Load and Store

Opcode	Action	Flags	Description
`LD Rx,#`	Rx <= Imm	Z	Loads a particular register with an immediate value. There are two versions of this instruction. One that will load 16 bits and one that will load 32 bits. The assembler will choose the correct one depending on the size of your immediate value. The Z flag is set if the immediate value was 0, and cleared if it isn't.
`LD Rx,Ry`	Rx <= Ry	Z	Moves the value from Ry to Rx. The Z flag is set if the immediate value was 0, and cleared if it isn't.
`PUSH Rx`	Stack[i] <= Rx	Increase Stack Number	Pushes Rx to the stack. The stack is 32 bits wide, and 16 words deep. Attempting to push more than 16 values will generate an error.
`POP Rx`	Rx ≤= Stack[i]	Decrease Stack Number	POPs from the stack to Rx. The stack is 32 bits wide, and 16 words deep. Attempting to POP an empty stack will generate an error.
`LD.B Rx,(nnnn)` `LD.W Rx,(nnnn)` `LD.L Rx,(nnnn)`	Rx < = MEM(nnnn)	Z	Loads Rx with data from absolute memory location specified in nnnn. The .B, .W, and .L specifies if a byte, word, or long word will be loaded into the specified register. If a byte or word are loaded, the upper 24 or 16 (respectively) bits will be zeroed. Z is updated in a similar fashion to the other load instructions. Attempting to read past memory will result in a wraparound condition. i.e. reading a long word from 0x1ffe will result in data being read from `0x1ffe`, `0x1fff`,`0x0000`, and `0x0001`.
`LD.B Rx,(Ry)` `LD.W Rx,(Ry)` `LD.L Rx,(Ry)`	Rx < = MEM(Ry)	Z	Loads Rx with data from memory pointed to by Ry. Works the same as the absolute version, only using Ry as a pointer. All the same rules apply.

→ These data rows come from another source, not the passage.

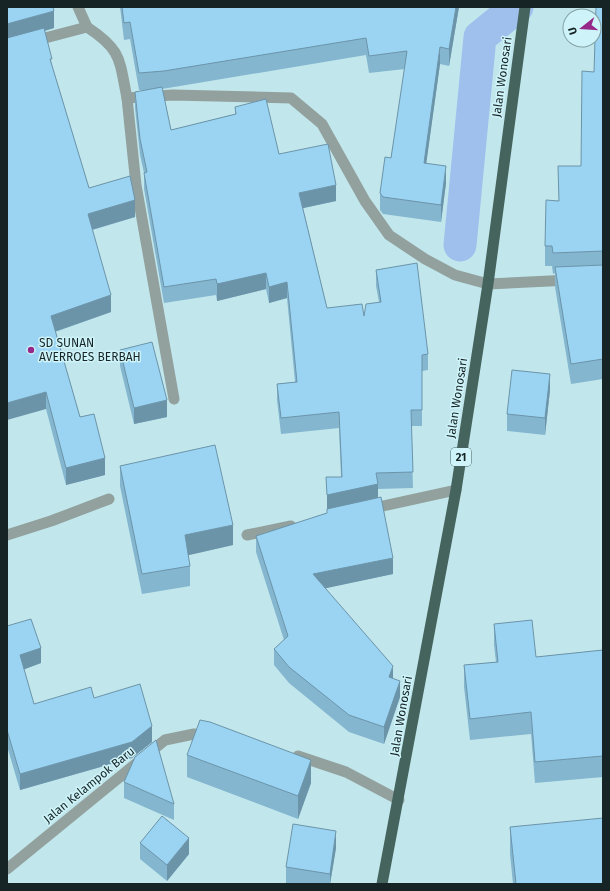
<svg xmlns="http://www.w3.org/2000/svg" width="610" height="891" font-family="'Fira Sans',sans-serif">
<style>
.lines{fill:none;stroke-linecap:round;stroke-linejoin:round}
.canal{stroke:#9fc0ed;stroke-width:33}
.service{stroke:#92a19e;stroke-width:11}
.minor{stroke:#92a19e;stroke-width:11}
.trunk{stroke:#46645e;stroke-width:11}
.wall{fill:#84b6d0}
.shaded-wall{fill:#6c94a9}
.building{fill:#9ad4f2;stroke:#6c94a9}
.poi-dot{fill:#952889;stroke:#cef4f9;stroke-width:1.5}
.labels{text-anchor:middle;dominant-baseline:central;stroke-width:3;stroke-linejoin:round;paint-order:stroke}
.shield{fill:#cef4f9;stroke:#4d6265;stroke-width:1}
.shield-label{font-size:11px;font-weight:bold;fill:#162426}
.street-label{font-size:12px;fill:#162426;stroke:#cef4f9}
.poi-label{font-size:12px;fill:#162426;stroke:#cef4f9;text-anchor:start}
</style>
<rect width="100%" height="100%" fill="#c1e7ec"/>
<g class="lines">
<path class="canal" d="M460,245l20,-208 37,-30"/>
<path class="service" d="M488,284l82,-4"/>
<g class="minor">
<path d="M78,7l9,20"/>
<path d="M7,48l80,-21c35,23 32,32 40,71l46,-3 118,3 31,26 43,77 24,34 36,24 30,16 33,9"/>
<path d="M127,98l9,87 38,214"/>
<path d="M369,509l87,-19"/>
<path d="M7,535l44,-14 58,-22"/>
<path d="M247,535l44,-9"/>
<path d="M298,756l48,16 53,28"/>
<path d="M7,869l158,-129 29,-6 15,3"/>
</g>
<path class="trunk" d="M382,884l74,-394 32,-206 37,-277"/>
</g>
<g class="wall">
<path d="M7,7l47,21 -9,3 7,35 37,122 46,29 -43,13 19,82 -56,20 25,85 25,58 -39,10 -20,-76z"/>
<path d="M120,7h339l-10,59 -9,-2 -14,99 20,20 -5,39 -58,-8 -3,-4v-17l11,-35 14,-89 -36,4 -3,-18 -204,34 9,41 64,-16v-7l44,47 57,47 -33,7 24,100 37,8 15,-14 -3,-16v-16l52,84v16l-6,1v55h-11l2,62 -35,1v9l15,76 -68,14 68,90 7,19 -16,47 -35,-12 -60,-49 -15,-18v-16l10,-9 -28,-88v-16l71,-23 14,-36 -2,-49 -58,6 -4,-34v-16l18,-2 -8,-84 -18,5 -3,-14 -49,12 -1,-6 -52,8 -20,-114v-16l-4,-18 -5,-47v-16l13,-2h-9l-9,-51 -6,1z"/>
<path d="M603,7v372l-32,5 -16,-97v-14l-2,1 -1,-8h-7v-20l14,-45 -1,-35h23l13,-94z"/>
<path d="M120,350l47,67 -33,7 -14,-58z"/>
<path d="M550,390l-5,45 -38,-4v-17z"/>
<path d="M120,466l113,79 -45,10 2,11v20l-48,8 -22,-108z"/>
<path d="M494,624l42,33 67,-7v127l-68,6 -4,-49 -61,6 -6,-53v-22l32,-3 -2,-17z"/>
<path d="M7,626l34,37 -17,6 10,35 60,-6 58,44 -20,16 -112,32 -13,-44z"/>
<path d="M187,755l124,28 -13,36 -111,-42z"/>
<path d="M124,782l50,22v16l-50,-22z"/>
<path d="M510,827l93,57h-90l-3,-30z"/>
<path d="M140,843l49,11 -22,27 -27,-22z"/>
<path d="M336,848l-6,36h-44v-17z"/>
</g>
<g class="shaded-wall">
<path d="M456,7h3l-10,59v-17z"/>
<path d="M54,11v17l-47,13v-17z"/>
<path d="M440,47v17l-16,116v-17z"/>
<path d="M446,166v17l-5,39v-17z"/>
<path d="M336,185v16l-37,8v-16z"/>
<path d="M135,200v17l-47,14v-17z"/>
<path d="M266,273v16l-49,12v-17z"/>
<path d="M287,282v16l-18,5v-16z"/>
<path d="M111,295v17l-60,21v-17z"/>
<path d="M550,374v16l-5,45v-17z"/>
<path d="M46,392v17l-39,11v-17z"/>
<path d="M167,400v17l-33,7v-16z"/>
<path d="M105,458v17l-39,10v-17z"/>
<path d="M378,484v16l-51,11v-16z"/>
<path d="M233,525v20l-48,11v-21z"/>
<path d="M393,558v16l-80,17v-17z"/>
<path d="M41,648v15l-21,8v-16z"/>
<path d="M393,666v16l-4,-5z"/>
<path d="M400,681v16l-16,47v-17z"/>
<path d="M152,726v16l-20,16 -112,32v-16z"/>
<path d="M311,760v23l-13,36v-23z"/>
<path d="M336,831v17l-6,36v-10z"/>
<path d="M189,838v16l-22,27v-16z"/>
</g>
<g class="building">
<path d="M7,7h46l1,4 -47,13z"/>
<path d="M122,7h334l-7,42 -9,-2 -16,116 22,3 -5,39 -58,-8 -3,-4 5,-36 6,1 16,-107 -38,5 -3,-18 -202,33 -25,2 -9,-51 -6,1z"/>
<path d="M596,7h7v244l-50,2 -1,-7h-7l1,-46 13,1 -1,-35h23l1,-95 12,1z"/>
<path d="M44,28l8,31h-2l39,129 41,-12 5,24 -47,14 23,81 -60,21 29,101 14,-3 11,44 -39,10 -20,-76 -39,11v-365z"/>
<path d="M162,87l9,43 65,-16 -1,-7 31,-8 13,55 49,-10 8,41 -37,8 28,115 35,-4 2,12 2,-12 15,-2 -5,-32 41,-7 11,91 -6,1v55h-11l2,62 -37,1 2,11 -51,11 -1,-18h16l-3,-65 -58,6 -4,-34 20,-2 -10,-100 -18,5 -3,-14 -49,11 -1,-5 -52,8 -20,-114 3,-1 -7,-33 -5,-47z"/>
<path d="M603,265v94l-32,5 -16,-97z"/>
<path d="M152,342l15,58 -33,8 -14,-58z"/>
<path d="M512,370l38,4 -5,44 -38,-4z"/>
<path d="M215,445l18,80 -48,10 5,31 -48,8 -22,-108z"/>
<path d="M381,497l12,61 -80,16 80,92 -4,11 11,4 -16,46 -35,-12 -60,-48 -15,-18 14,-13 -32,-100 71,-23v-4z"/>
<path d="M31,619l10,29 -21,7 14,49 57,-17 3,11 46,-14 12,42 -20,16 -112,32 -13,-44v-104z"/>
<path d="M532,620l4,37 67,-7v106l-68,6 -4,-50 -61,7 -6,-54 34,-3 -4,-38z"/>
<path d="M200,720l10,2 101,38 -13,36 -111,-41z"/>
<path d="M156,740l18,64 -50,-22 11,-25z"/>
<path d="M162,816l27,22 -22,27 -27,-22z"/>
<path d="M603,818v66h-87l-6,-57z"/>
<path d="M293,824l43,7 -6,43 -44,-7z"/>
</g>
<circle class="poi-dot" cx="31" cy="350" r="4"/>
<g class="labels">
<rect class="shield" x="451" y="448" width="20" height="18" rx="3"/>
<g class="shield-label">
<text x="461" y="457">21</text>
</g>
<g class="street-label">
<text transform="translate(502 77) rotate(-82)">Jalan Wonosari</text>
<text transform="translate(457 398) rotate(-81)">Jalan Wonosari</text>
<text transform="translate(401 716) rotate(-80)">Jalan Wonosari</text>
<text transform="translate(89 785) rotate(-39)">Jalan Kelampok Baru</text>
</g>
<g class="poi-label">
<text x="39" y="343">SD SUNAN<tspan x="39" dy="14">AVERROES BERBAH</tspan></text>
</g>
</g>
<rect width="610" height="891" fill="none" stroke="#162426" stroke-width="16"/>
<g transform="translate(582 28) rotate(253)"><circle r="19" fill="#cef4f9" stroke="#84a1a5"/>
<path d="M0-3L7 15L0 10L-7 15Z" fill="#952889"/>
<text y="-6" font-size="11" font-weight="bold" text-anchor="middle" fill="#162426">U</text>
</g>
</svg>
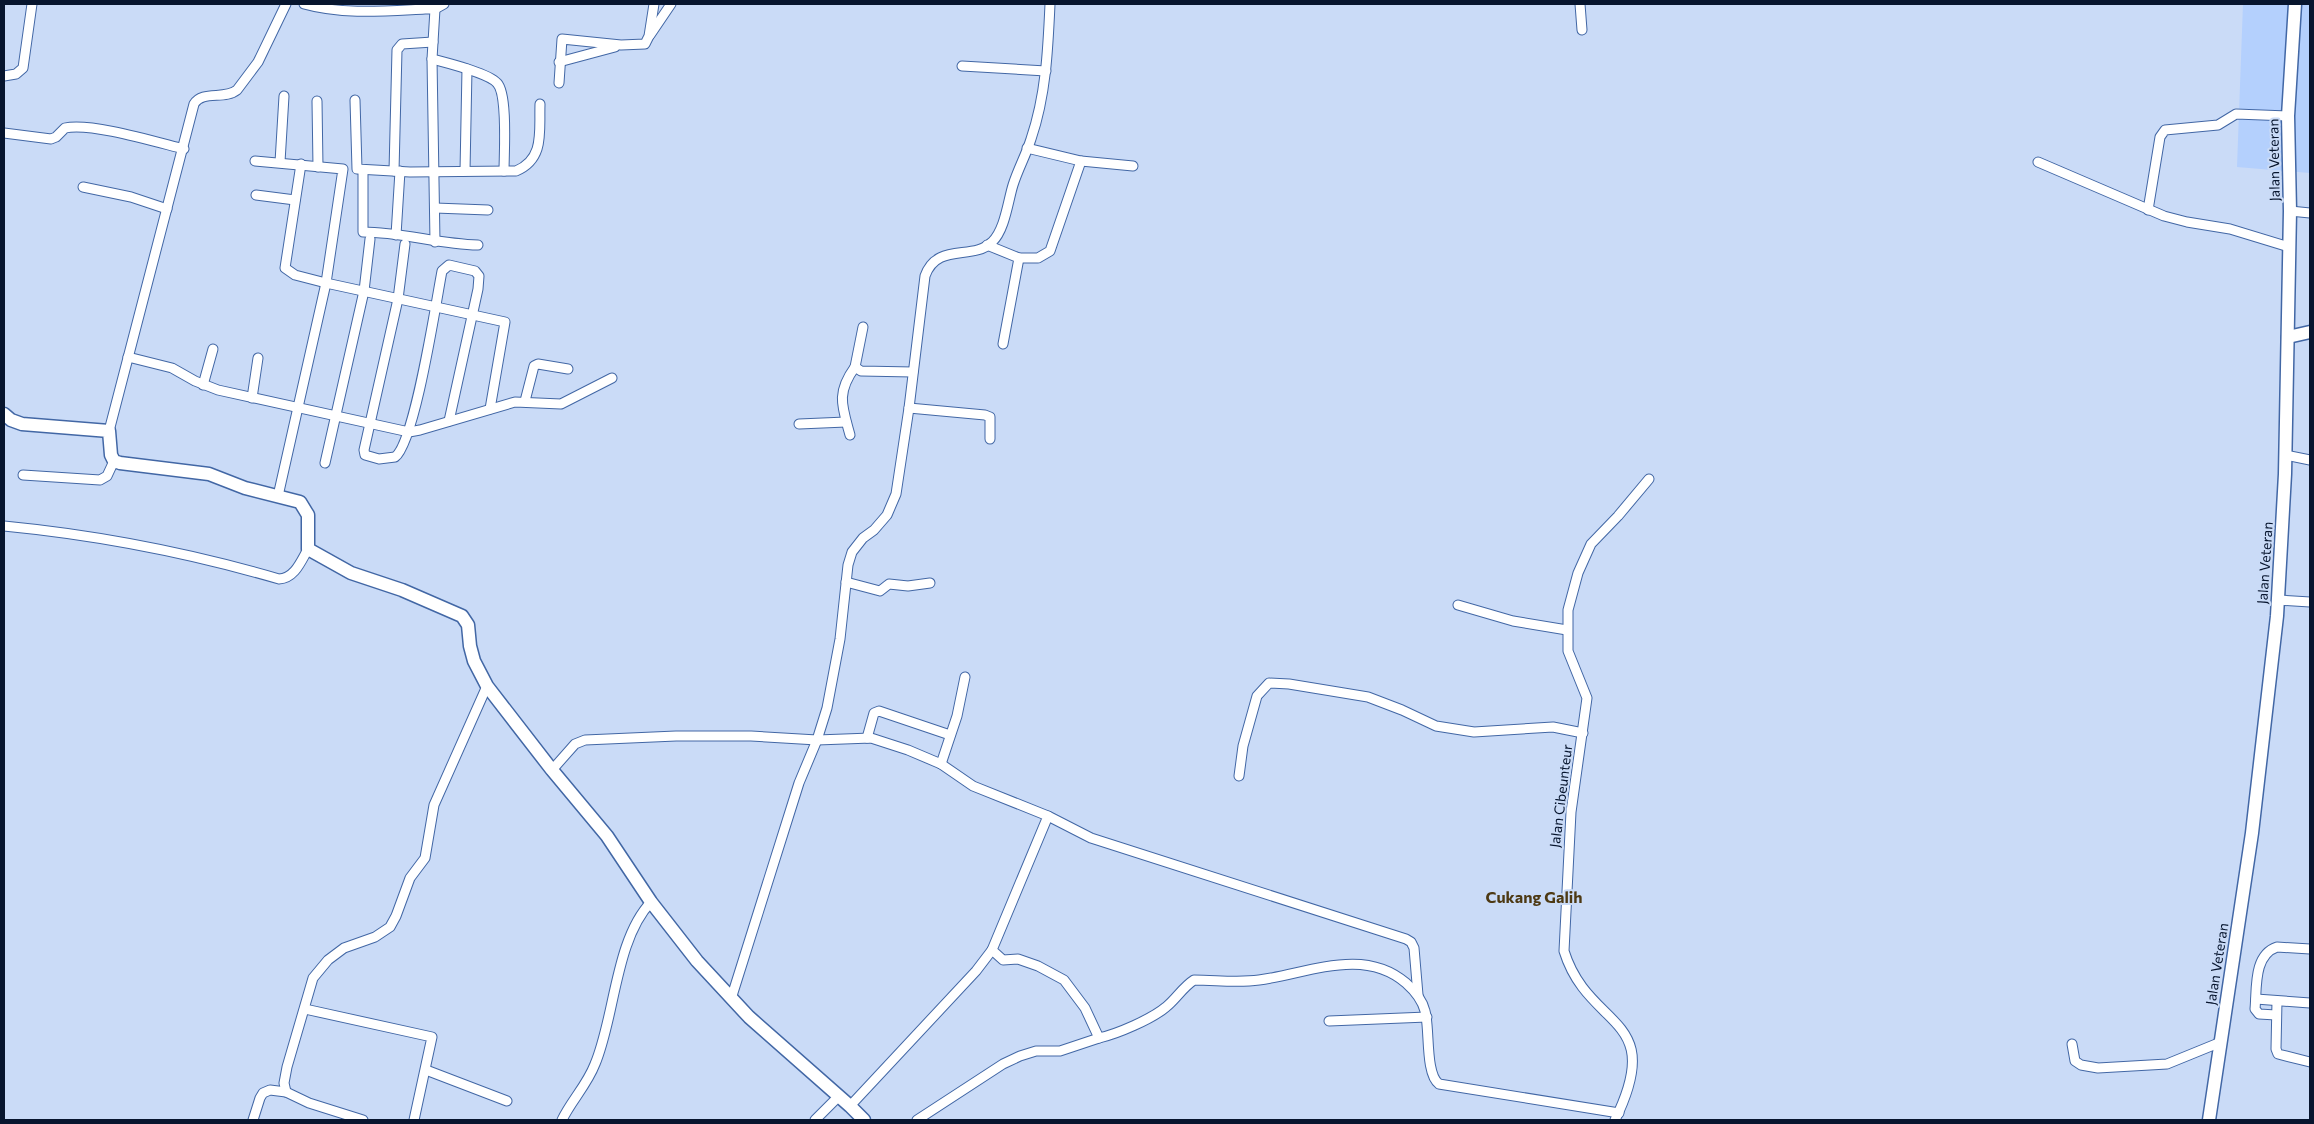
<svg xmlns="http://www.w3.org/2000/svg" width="2314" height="1124" font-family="Commissioner,sans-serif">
	<rect width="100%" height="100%" fill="#cadbf7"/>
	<polygon fill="#b4d0fd" points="2243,4 2310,4 2310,173 2237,167"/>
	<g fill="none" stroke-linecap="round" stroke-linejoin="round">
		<defs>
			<g id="street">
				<path d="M304 4C343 15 385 11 425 9H435L444 4"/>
				<polyline points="1580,4 1582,30"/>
				<polyline points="435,9 432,59 435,242"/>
				<polyline points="650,35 671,4"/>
				<path d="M432 59C447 63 488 73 497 83 508 94 504 154 504 171"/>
				<polyline points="559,62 615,47"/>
				<polyline points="962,66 1046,71"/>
				<polyline points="4,76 16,74 23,68 32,4"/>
				<polyline points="559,83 562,39 621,45 645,44 649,36 654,4"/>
				<path d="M355 100 357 169 410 172 516 171C545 159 539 131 540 104"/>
				<polyline points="317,101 318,167"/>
				<path d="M4 133 51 139 56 137 65 128C90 122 156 142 184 149"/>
				<polyline points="1027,148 1081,161 1133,166"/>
				<polyline points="255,161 343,169 326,283 278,496"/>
				<polyline points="280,162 284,96"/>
				<polyline points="2038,162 2164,216 2187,222 2230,229 2289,247"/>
				<polyline points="301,164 285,268 295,275 326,283 505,322 490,409"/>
				<path d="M363 170V232C402 232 438 244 478 245"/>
				<polyline points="394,171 397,50 402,44 433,42"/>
				<polyline points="465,171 467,69"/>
				<polyline points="83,187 131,197 167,209"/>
				<polyline points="256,195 295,200"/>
				<polyline points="435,208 488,210"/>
				<polyline points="2148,210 2160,137 2165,130 2218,125 2236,114 2288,116"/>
				<polyline points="2290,211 2310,213"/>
				<polyline points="396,235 400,171"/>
				<path d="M405 244 398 299 364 450 365 455 379 459 395 457C415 442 436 302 442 271L449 265 475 271 479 276 478 289 449 421"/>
				<polyline points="987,245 1019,258 1003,344"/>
				<polyline points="1019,258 1038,258 1050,251 1081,161"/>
				<polyline points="863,327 855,367 861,371 913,372"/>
				<polyline points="128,357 172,368 195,381 218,390 409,432 420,430 515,402 561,404 612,378"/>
				<polyline points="203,385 213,349"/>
				<polyline points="252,398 258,358"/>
				<polyline points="525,401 534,366 538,364 568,369"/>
				<polyline points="909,408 985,415 990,417 990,439"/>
				<polyline points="799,424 846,422"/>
				<path d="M109 431 194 104C202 90 225 100 237 90L258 62 286 4"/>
				<path d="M850 435C842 406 836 393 855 367"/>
				<polyline points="2285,455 2310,460"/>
				<polyline points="325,463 364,291 370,239"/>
				<polyline points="23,475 100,480 107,476 114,461"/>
				<path d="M4 526C97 535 190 553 279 579 295 578 301 561 308 549"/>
				<polyline points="846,582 880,591 889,584 908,586 930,583"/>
				<polyline points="2278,600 2310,602"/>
				<polyline points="1458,605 1513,621 1567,630"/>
				<polyline points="867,738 874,713 879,711 950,735"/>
				<polyline points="552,770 575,744 585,740 676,736 751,736 817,740 871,738 908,750 941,764 957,716 965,677"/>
				<polyline points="1239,776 1243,746 1257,696 1269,683 1289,684 1368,697 1402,710 1436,726 1474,732 1553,727 1583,733"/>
				<polyline points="1048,816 1091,838 1406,939 1411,942 1414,948 1418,995"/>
				<path d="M731 999 799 783 817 740 827 708 840 639 848 565 852 552 863 538 874 530 887 515 896 494 909 408 925 276C937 242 973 261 992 242 1005 230 1008 201 1013 185 1018 169 1026 155 1031 139 1046 95 1048 49 1050 4"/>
				<polyline points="2256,999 2310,1003"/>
				<polyline points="2277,1001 2276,1049 2278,1054 2310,1062"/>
				<polyline points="305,1009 432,1037 414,1120"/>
				<path d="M2276 1015 2259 1014 2255 1009C2257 989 2253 955 2277 947L2310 949"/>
				<polyline points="1329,1021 1427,1017"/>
				<path d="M1099 1038C1117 1034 1152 1019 1166 1007 1176 999 1183 987 1194 980 1216 980 1238 983 1259 980 1307 974 1363 946 1406 983 1415 991 1422 999 1425 1011 1430 1028 1425 1074 1439 1084L1619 1113"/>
				<polyline points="2072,1044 2075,1061 2081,1065 2098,1068 2167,1064 2221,1042"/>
				<polyline points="426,1070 507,1101"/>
				<polyline points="286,1092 284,1083 287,1067 313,978 328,960 344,948 375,937 390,927 396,916 410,878 425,858 434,805 487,686"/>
				<polyline points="850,1106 976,971 992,950"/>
				<polyline points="253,1120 260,1098 263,1093 270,1090 286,1092 309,1103 363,1120"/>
				<path d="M562 1120C571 1101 587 1085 595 1064 615 1017 615 940 651 902"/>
				<polyline points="815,1120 839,1096"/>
				<polyline points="917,1120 1003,1064 1020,1056 1036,1051 1060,1051 1099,1038 1085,1008 1064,980 1038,966 1018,959 1003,960 992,950 1048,816 973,786 941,764"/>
				<path d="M1615 1120C1667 1014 1589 1031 1564 951L1571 812 1587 698 1568 651V610L1578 573 1591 544 1618 516 1649 479"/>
			</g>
			<g id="secondary">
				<polyline points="2288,337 2310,332"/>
				<polyline points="4,414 11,420 22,424 109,431 111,455 114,461 120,463 209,474 245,488 300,502 308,515 308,549 351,573 402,590 462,616 468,625 470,646 474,661 487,686 552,770 607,836 651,902 697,961 749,1017 850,1106 864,1120"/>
				<polyline points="2209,1120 2252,833 2277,616 2285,474 2290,211 2288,116 2295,4"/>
			</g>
		</defs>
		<use href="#street" stroke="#4267a5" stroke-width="11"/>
		<use href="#secondary" stroke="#4267a5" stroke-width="15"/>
		<use href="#street" stroke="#fff" stroke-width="9"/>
		<use href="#secondary" stroke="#fff" stroke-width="12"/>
	</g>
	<g text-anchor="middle" stroke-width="4" stroke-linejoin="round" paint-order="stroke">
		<g font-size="14" fill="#07152e" stroke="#cadbf7">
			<text transform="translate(2274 160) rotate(-91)" y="5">Jalan Veteran</text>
			<text transform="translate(2265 563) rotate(-86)" y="5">Jalan Veteran</text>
			<text transform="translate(1561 796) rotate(-83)" y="5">Jalan Cibeunteur</text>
			<text transform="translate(2217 964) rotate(-81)" y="5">Jalan Veteran</text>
		</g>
		<g font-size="16" font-weight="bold" fill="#4d3913" stroke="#cadbf7">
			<text x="1534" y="903">Cukang Galih</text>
		</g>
	</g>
	<rect width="2314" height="1124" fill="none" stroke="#07152e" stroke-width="10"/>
</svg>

`LD.B (nnnn),Rx` `LD.W (nnnn),Rx` `LD.L (nnnn),Rx`	MEM(nnnn) < = Rx		Stores Rx to the absolute memory location specified in nnnn. The .B, .W, and .L specifies if a byte, word, or long word will be stored into the specified register. Z Flag is not updated Attempting to write past the end of memory will cause a wraparound condition similar to the load version of this instruction.
`LD.B (Ry),Rx` `LD.W (Ry),Rx` `LD.L (Ry),Rx`	x		Stores Rx into memory pointed to by Ry. Works the same as the absolute version, only using Ry as a pointer. All the same rules apply.
`PMPW Rx,Ry`	FPGA(Rx) < = Ry		Writes to PMP space on the FPGA. Rx holds the address to access, and Ry is the data to be written. These are 32 bit addresses, and 32 bit data.
`PMPR Rx,Ry`	Ry < = FPGA(Rx)		Reads from PMP space on the FPGA. Rx holds the address to access, and Ry is the data to read. These are 32 bit addresses, and 32 bit data.
`PMPBW Rx,Ry`	FPGA((Rx & 0xf0000000) \| ((Rx & 0x03ffffff) << 2)) < Ry	Z	Similar to PMPW but writes bytes instead. It writes bytes by left shifting the address and still writing 32 bits, but only 8 of them matter. The address written is(Rx & 0xf0000000) \| ((Rx & 0x03ffffff) << 2). This might look a little weird, but this was done so the programmer can specify a 256Mbyte space and write 64Mbyte worth of bytes here. i.e. the address range 1000_0000 to 1fff_ffff will be used for byte addressing. The code will strip off the bottom 28 bits first, leaving 1000_0000. Then, the remaining bits are left shifted twice, and OR'd back on. Bits 26/27 are ANDed off, because they would step on the upper 4 bits. Here's some address examples: `VM address PMP address 1000_0000 -> 1000_0000 1000_0001 -> 1000_0004 1000_0002 -> 1000_0008 1000_0003 -> 1000_000C 1000_0004 -> 1000_0010 1000_1234 -> 1000_48D0 13ff_ffff -> 1fff_fffc 1400_0000 -> 1000_0000 // we AND off bits 26 and 27, so the address "wraps around" to 1000_0000 again. 1800_0001 -> 1000_0004 // we wrap again due to bits 26/27 being ANDed 1c00_0002 -> 1000_0008 // and this also wraps too. 1fff_ffff -> 1fff_fffc // and wrap again!` On the FPGA, these addresses can just be aliased to another range to perform the byte writes if you need to write to RAM byte-wise for some reason, vs. word wise like usual.